**Texte du document**
____________________
L’identification électronique des bovins sera-t-elle obligatoire à compter du 1er janvier 2018 ? « Non », répond la Confédération paysanne ce vendredi 17 mars 2017, dans un communiqué de presse. « Non seulement la date du 1er janvier 2018 n’est pour le moment qu’hypothétique, mais surtout, le projet global d’identification électronique obligatoire n’est pas assuré de voir le jour », prévient-elle.

Une mesure à « 65 millions d’euros »

Le syndicat accuse « certains EDE (établissement départemental d’élevage) [d’avoir] d’ores et déjà arrêté les commandes automatiques de boucles conventionnelles et de demander aux éleveurs d’acheter le moins de boucles conventionnelles possible, afin d’anticiper la mise en œuvre du puçage électronique au 1er janvier 2018 ».

Pourquoi les EDE agiraient-ils ainsi ? « Dans l’espoir d’utiliser la baisse des commandes pour convaincre le ministère de rendre obligatoire l’identification électronique, mais aussi la dématérialisation des documents de circulation », affirme la Confédération paysanne, estimant que ces manœuvres mettraient en danger les éleveurs.
____________________
Recopiez mot pour mot, dans le texte sur l'identification électronique des bovins, le passage qui va de « Une mesure à » jusqu'à « danger les éleveurs. ».

**Données fournies**
____________________
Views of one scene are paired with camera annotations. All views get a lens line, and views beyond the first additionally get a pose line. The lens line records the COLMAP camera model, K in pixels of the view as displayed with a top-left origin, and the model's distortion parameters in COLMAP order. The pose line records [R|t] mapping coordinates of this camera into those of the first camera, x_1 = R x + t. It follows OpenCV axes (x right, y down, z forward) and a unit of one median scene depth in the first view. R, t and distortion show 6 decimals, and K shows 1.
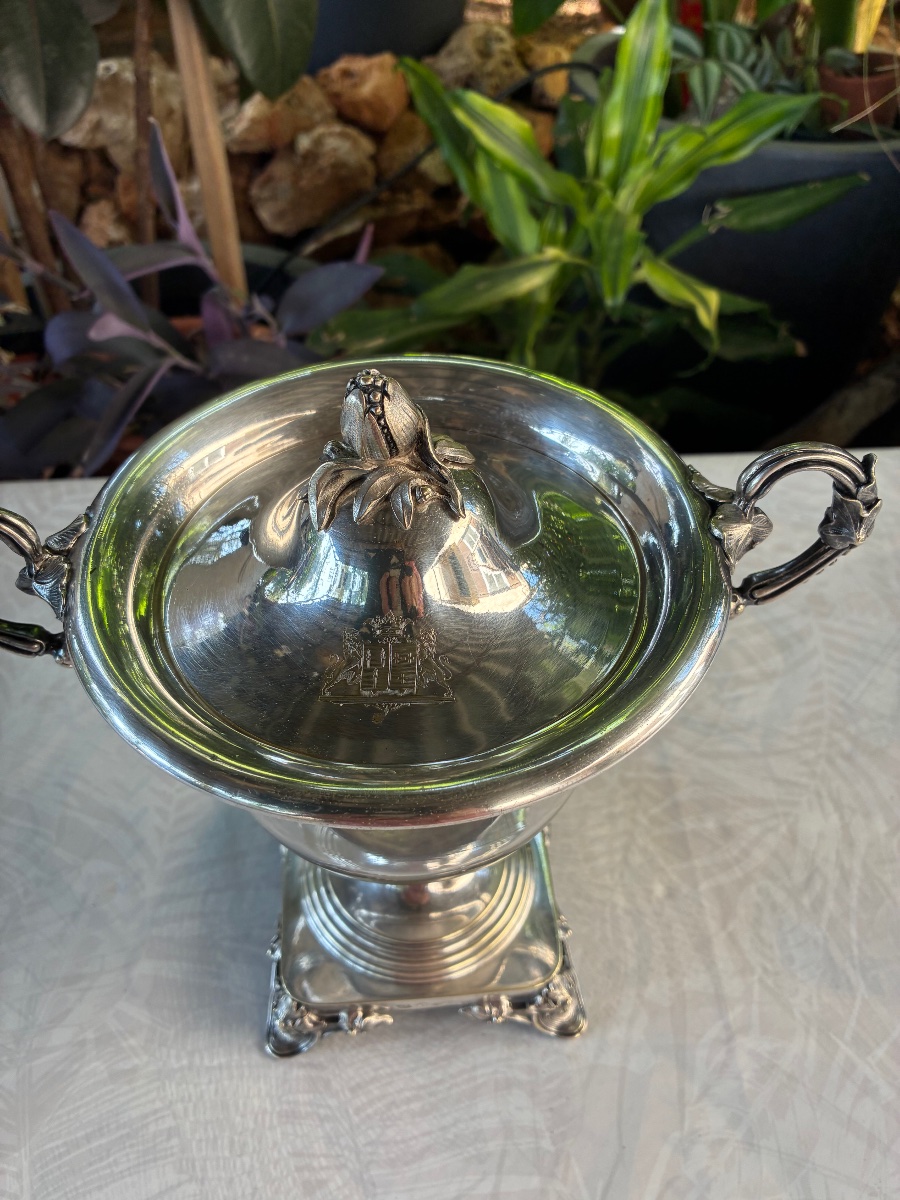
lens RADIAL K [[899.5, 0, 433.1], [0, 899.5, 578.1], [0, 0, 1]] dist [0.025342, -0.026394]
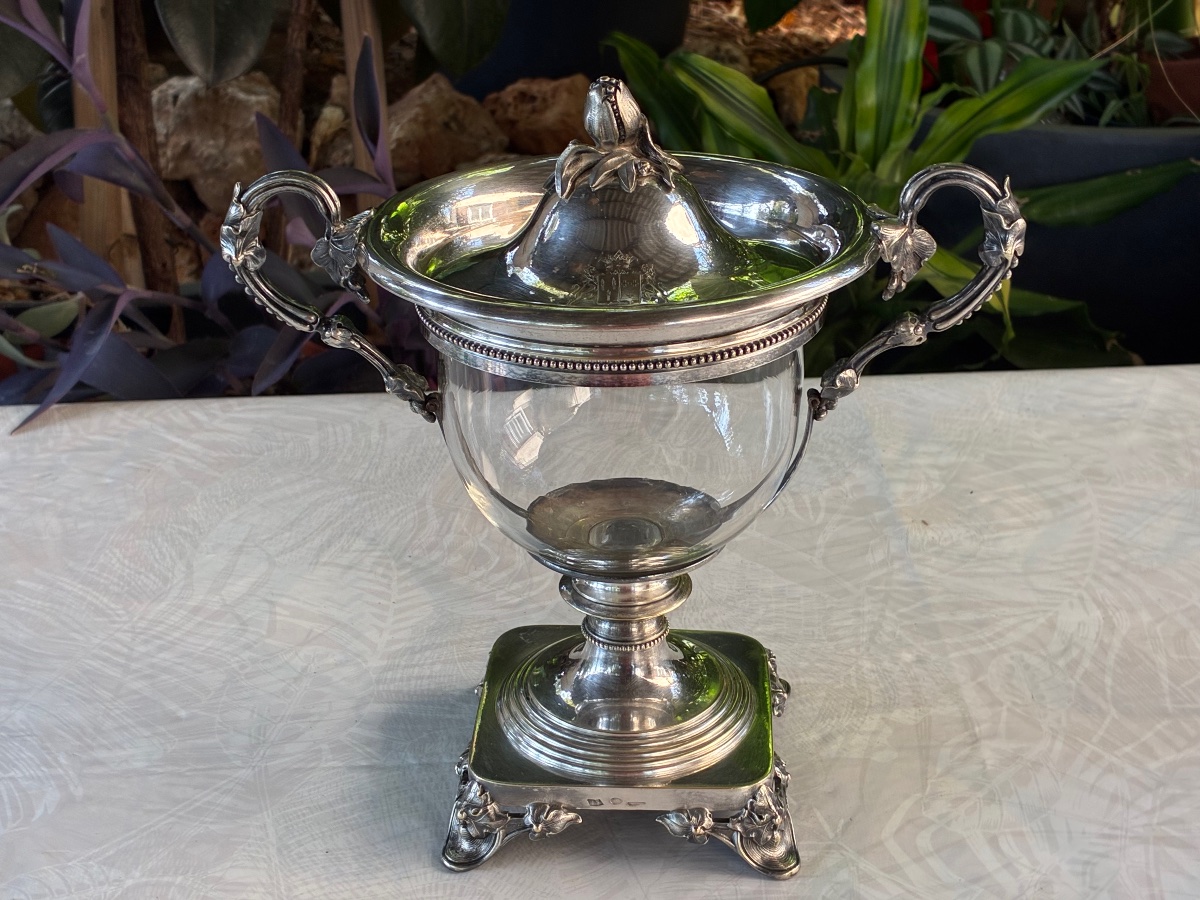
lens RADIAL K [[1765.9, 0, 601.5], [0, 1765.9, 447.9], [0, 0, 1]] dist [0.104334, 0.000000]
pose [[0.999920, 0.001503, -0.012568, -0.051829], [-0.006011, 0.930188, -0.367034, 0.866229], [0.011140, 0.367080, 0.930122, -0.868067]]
____________________
**Réponse**
Une mesure à « 65 millions d’euros »

Le syndicat accuse « certains EDE (établissement départemental d’élevage) [d’avoir] d’ores et déjà arrêté les commandes automatiques de boucles conventionnelles et de demander aux éleveurs d’acheter le moins de boucles conventionnelles possible, afin d’anticiper la mise en œuvre du puçage électronique au 1er janvier 2018 ».

Pourquoi les EDE agiraient-ils ainsi ? « Dans l’espoir d’utiliser la baisse des commandes pour convaincre le ministère de rendre obligatoire l’identification électronique, mais aussi la dématérialisation des documents de circulation », affirme la Confédération paysanne, estimant que ces manœuvres mettraient en danger les éleveurs.